Scott wrote he was "grudgingly" willing to concede there is reason to be optimistic after Trudeau's win, as elements of the Liberal platform are progressive.
But there was a "but." And, again, it was directed mostly at Trudeau's team for voting in favour of C-51 and the so-called Zero Tolerance for Barbaric Cultural Practices Act.
From Scott's post:
BUT, let me direct and blunt here: arising from the combination of odium for Stephen Harper and his gang and the distorted seat count in relation to the popular vote under our winner-take-all system, Canadians must also be aware of the result 'they' have produced. That is to say, 39.5% of us have handed a majority government (well over 50% of the seats) to a party that, alongside the Conservatives, brought us Bill C-51 and the Barbaric Cultural Practices Act (yes, the Liberals voted for BOTH), and a party that will try to bring us the transnational-corporate-rights charter known as the Trans Pacific Partnership (TPP) with the support of their Conservative fellow travellers who are now the Official Opposition.
The same two parties that agree that no greenhouse gas emissions targets (let alone mandatory ones under a pan-Canadian carbon pricing system) need to be set before Canada goes to the Paris Climate Change Conference in several weeks where the fate of a world on the ecological brink will be decided. The same two parties that are united in not wanting to see proportional representation as part of our electoral system. And to take a longer view of the de facto Liberal-Conservative Alliance, the same old parties that over the last decades collectively -- as if they were in a relay 'race' handing the baton back and forth to each other -- left a legacy of gutted transfers to the provinces for such crucial collective goods as affordable housing and gutted funding to Aboriginal communities for such basics as equal education for First Nations kids.

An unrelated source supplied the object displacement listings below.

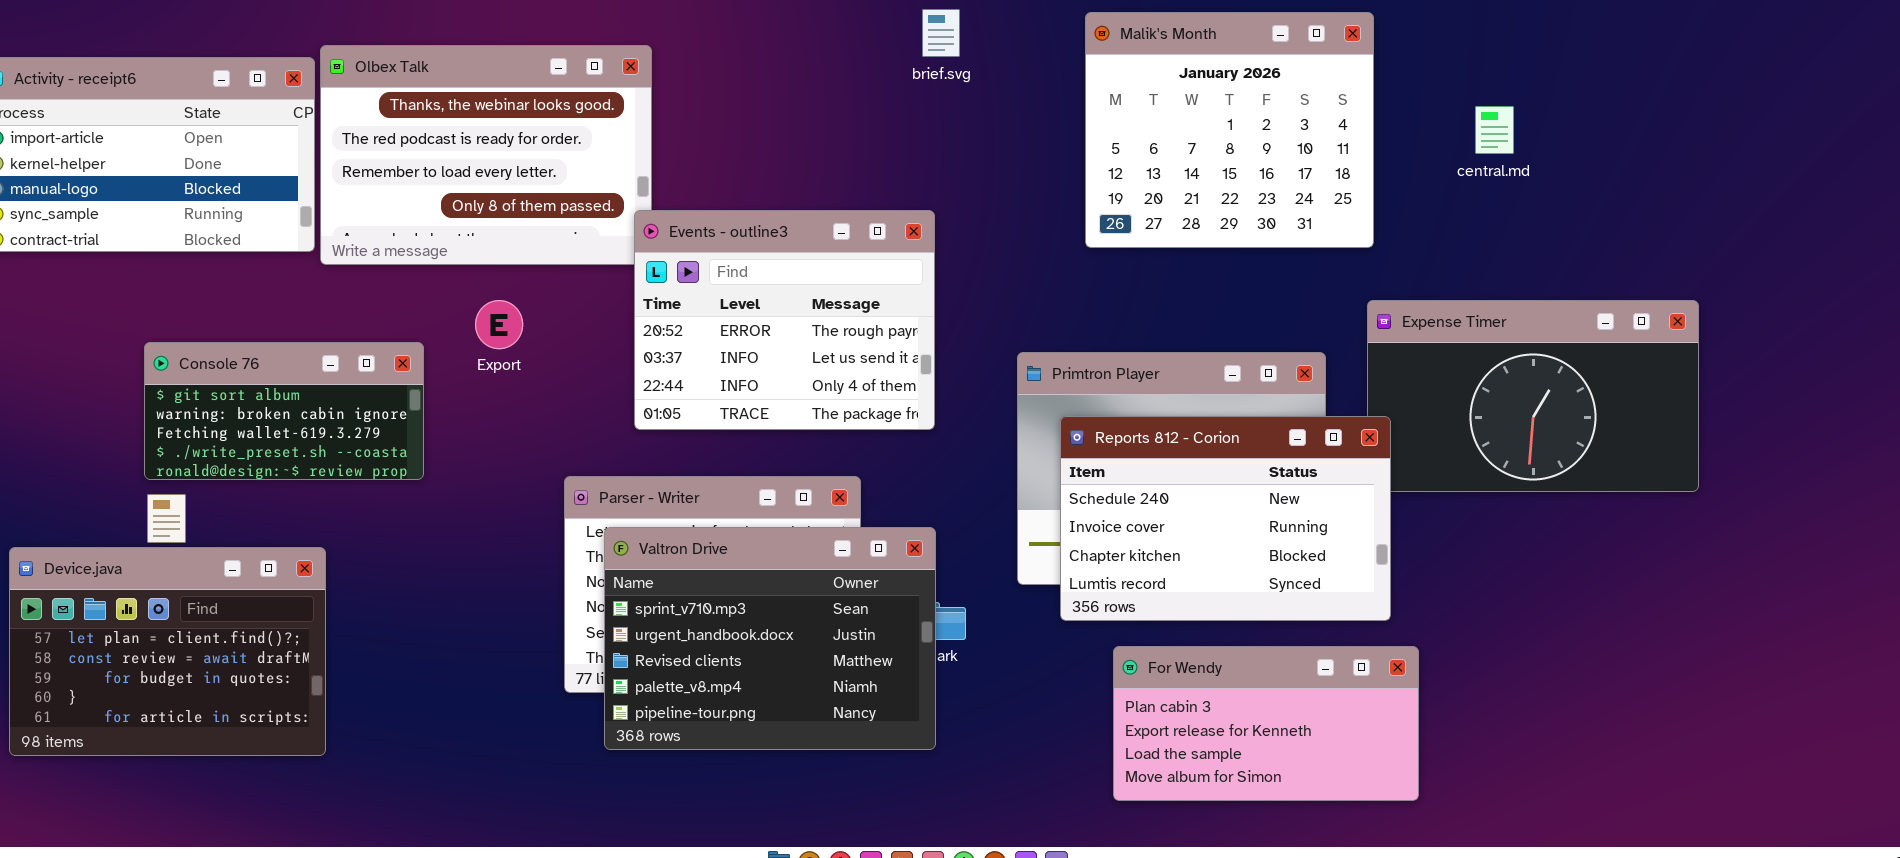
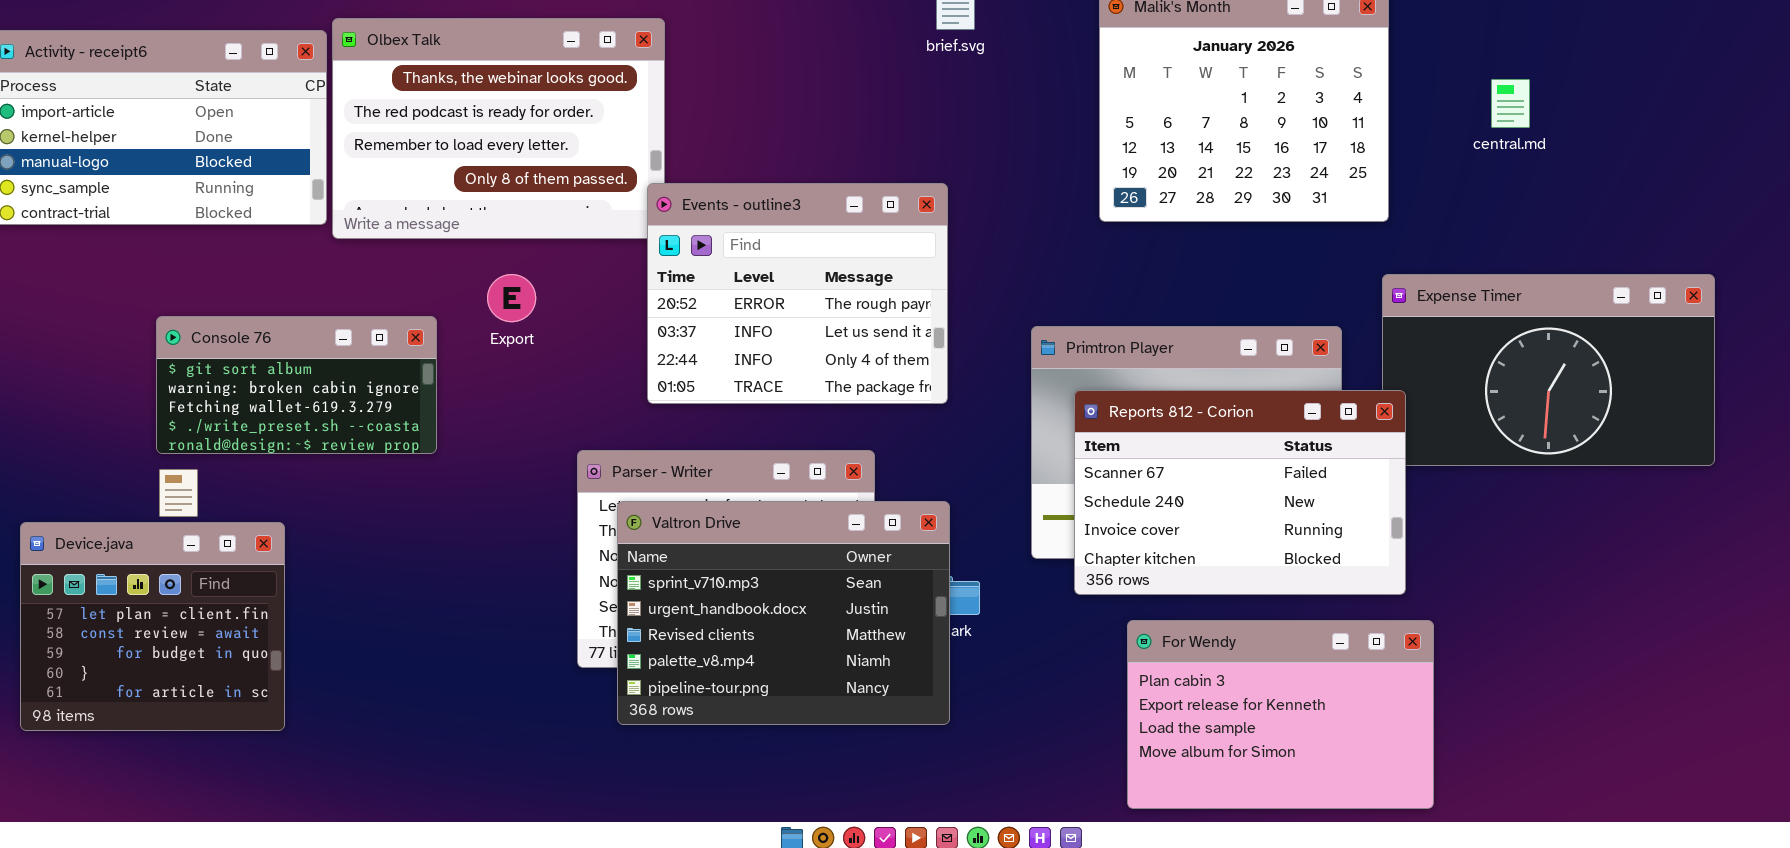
Reports 812 - Corion: [1060,416,1391,621] -> [1074,390,1406,595], scrolled up 1 row
Device.java: [9,547,326,756] -> [20,522,285,731], resized
For Wendy: [1113,646,1419,801] -> [1127,620,1434,809], resized

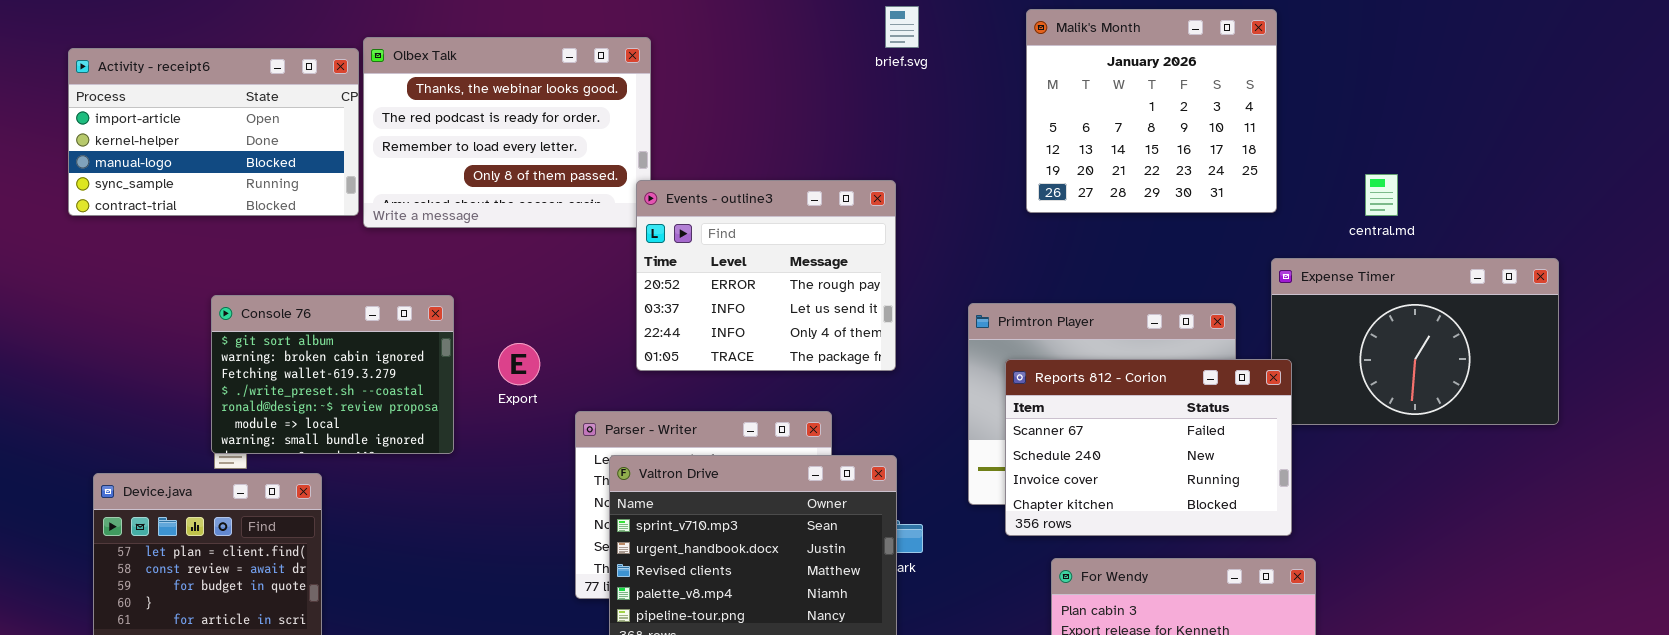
central.md: [1491,79,1530,128] -> [1365,174,1398,216], moved
Export: [487,274,536,322] -> [498,343,540,385], moved
Console 76: [156,316,437,454] -> [211,295,454,454], resized

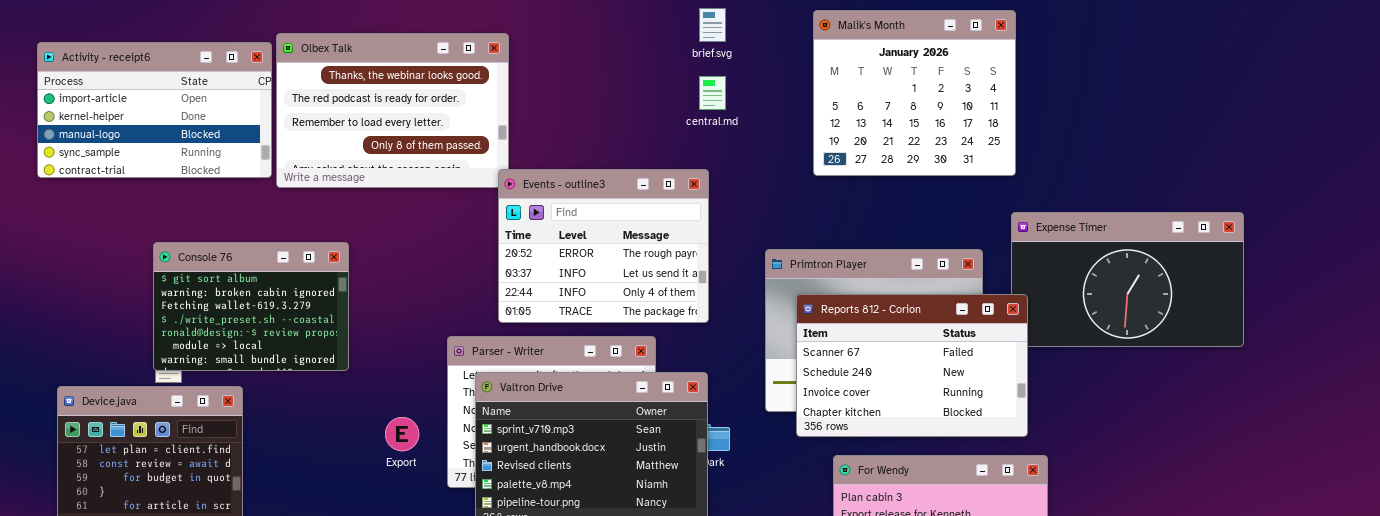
central.md: [1365,174,1398,216] -> [699,76,726,110], moved
Events - outline3: [636,180,896,371] -> [498,169,709,323], moved
Export: [498,343,540,385] -> [385,417,419,451], moved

Scott's rant ends with a metaphor about Canadians needing to be the "watchtower" for Canada's new Parliament because the "decimated and reeling NDP" now have just 44 seats in the House of Commons.
"Positive change will be lost if you leave it to this House of Commons as generated by this election," he wrote.
"Be hopeful but also be vigilant, be engaged."
Dewar says he was hit by 'big, red truck'
In an interview with the Ottawa Citizen Tuesday, Dewar struck a more positive tone than did Scott.
While admitting he was still coming to grips with his surprising 3,100-vote loss to Liberal Catherine McKenna in Ottawa Centre, Dewar was able to joke around.
"Did you get the number of the truck that hit me?" Paul Dewar asked. "It was a big, red truck."
He told the newspaper that Canadians wanted change and went with the "red horse" to deliver.
That was much the same message Oliva Chow delivered Monday night after the ex-federal politician's comeback bid in the Toronto riding of Spadina-Fort York fell short. Chow, an MP from 2006 to 2014, former Toronto mayoral candidate, and Layton's widow, lost to Liberal incumbent Adam Vaughan by almost 15,000 votes.
Chow said she got caught up in a "red wave" because of an overwhelming desire for change.
"Even a joyful life is not without sad moments," she said. "And even a successful race is not with setbacks."
Chow shared a lesson she embraced with her late husband's help.
"But I have also learned, from life and from Jack, after each of our partial victories and each of our temporary setbacks, we start over."
And in Winnipeg Centre, where always-quotable Pat Martin was unseated by Liberal Robert-Falcon Ouellete in a big upset, the New Democrat was still able to find something to smile about.
Martin raised his beer when he found out Harper is resigning as Tory leader.